Já no Norte, lindos achados da beira da estrada: Lucrécia Bento Filho e suas cerâmicas tocantinenses! Era pôr do sol, entre uma curva e outra da rodovia próxima à Arraias (TO), e me deparo com a sua vitrine de utilitários feitos de barro. “Eu nem sei dizer há quanto tempo coloco as coisas aqui fora, também não sei dizer quando comecei. Acho que não tinha nem 6 anos de idade, era novinha”. O papo desenrola e Dona Lucrécia me conta que precisou encontrar o sustento em algum lugar para driblar os problemas que a vida impôs. “Não tenho muito e a minha casa é muito simples, mas consegui criar meus filhos e ainda dei jeito de ser feliz”.

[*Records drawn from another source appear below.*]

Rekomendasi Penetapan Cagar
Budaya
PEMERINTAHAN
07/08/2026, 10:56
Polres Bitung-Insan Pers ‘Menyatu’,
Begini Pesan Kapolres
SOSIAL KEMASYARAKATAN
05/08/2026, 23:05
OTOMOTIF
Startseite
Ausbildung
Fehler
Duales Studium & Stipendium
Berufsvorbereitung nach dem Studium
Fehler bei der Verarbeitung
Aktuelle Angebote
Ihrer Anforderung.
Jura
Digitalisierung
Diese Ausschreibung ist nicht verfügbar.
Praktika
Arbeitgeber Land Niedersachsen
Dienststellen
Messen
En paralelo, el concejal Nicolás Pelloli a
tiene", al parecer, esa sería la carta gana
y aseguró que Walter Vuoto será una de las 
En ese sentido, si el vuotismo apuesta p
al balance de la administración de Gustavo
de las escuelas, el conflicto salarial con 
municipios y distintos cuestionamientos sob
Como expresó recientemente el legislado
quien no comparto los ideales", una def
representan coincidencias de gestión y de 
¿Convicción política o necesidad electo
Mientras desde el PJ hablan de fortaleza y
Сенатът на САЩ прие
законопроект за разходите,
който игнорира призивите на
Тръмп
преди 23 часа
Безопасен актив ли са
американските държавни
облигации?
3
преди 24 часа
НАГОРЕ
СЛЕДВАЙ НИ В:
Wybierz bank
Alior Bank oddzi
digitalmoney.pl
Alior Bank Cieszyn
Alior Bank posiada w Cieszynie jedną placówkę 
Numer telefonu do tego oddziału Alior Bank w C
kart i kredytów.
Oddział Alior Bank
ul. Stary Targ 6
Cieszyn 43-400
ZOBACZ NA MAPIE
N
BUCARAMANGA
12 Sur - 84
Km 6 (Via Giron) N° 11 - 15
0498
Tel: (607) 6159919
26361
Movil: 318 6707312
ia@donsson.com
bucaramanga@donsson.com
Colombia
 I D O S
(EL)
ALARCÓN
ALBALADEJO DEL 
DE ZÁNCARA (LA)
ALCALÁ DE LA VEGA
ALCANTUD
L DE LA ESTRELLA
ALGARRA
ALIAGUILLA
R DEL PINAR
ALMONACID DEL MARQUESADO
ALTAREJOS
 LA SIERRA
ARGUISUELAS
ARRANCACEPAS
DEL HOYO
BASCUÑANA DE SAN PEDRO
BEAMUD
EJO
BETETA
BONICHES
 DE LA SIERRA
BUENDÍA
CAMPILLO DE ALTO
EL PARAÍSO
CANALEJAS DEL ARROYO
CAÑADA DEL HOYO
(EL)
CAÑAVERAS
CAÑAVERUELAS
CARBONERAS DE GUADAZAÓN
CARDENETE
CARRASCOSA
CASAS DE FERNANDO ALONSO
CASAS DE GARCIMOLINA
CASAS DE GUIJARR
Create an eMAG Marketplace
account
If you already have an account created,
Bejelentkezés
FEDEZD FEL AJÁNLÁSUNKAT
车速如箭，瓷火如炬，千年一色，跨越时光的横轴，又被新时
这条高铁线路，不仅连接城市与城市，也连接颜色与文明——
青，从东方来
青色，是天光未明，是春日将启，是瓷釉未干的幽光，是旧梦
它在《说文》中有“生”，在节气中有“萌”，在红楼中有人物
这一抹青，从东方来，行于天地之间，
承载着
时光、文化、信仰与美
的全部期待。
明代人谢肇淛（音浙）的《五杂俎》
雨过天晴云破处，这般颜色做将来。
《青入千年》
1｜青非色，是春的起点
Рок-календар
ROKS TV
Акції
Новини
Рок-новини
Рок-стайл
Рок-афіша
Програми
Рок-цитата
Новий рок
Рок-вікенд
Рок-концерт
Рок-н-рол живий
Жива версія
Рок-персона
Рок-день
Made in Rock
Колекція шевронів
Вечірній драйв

De uma forma geral, há uma força cega que me dá a certeza de que estou lidando com um dos maiores tesouros que temos no nosso País. A minha inquietação é que essa riqueza movimenta um mercado nem sempre justo. Entre alegrias, surpresas e descobertas na estrada, esbarrei também pessoas interessadas em extrair lucros excessivos dos artistas populares e seu pouco conhecimento de mercado. Isso não acontece apenas nas comunidades tradicionais, mas inclusive em grandes eventos teoricamente criados para valorizar a cultura popular e o trabalho dos artistas brasileiros. Por isso, se eu pudesse transformar meu trabalho em um apelo, seria para que os consumidores e profissionais do setor pagassem o valor que o artista pede e ajudassem os próprios artistas a precificarem suas peças. Se for um lojista, depois inclua seus custos e lucros. Ninguém está fazendo favor de “divulgar a arte popular” se explora os artistas.

Dormi na casa de muitos deles, saí para buscar matéria-prima, almocei e jantei em suas casas. E inúmeras vezes. Sei das dificuldades que eles passam, da pouca instrução financeira e comercial, dos sonhos, contentamentos. E todos nós sabemos (!) da imensurável importância do seu trabalho para nossa cultura popular e não é pedir muito agir com honestidade para com eles.

Além dessas inquietações, o que eu ganhei estando longe da estrada foi só saudade. E é claro, a vontade de sempre voltar para ela.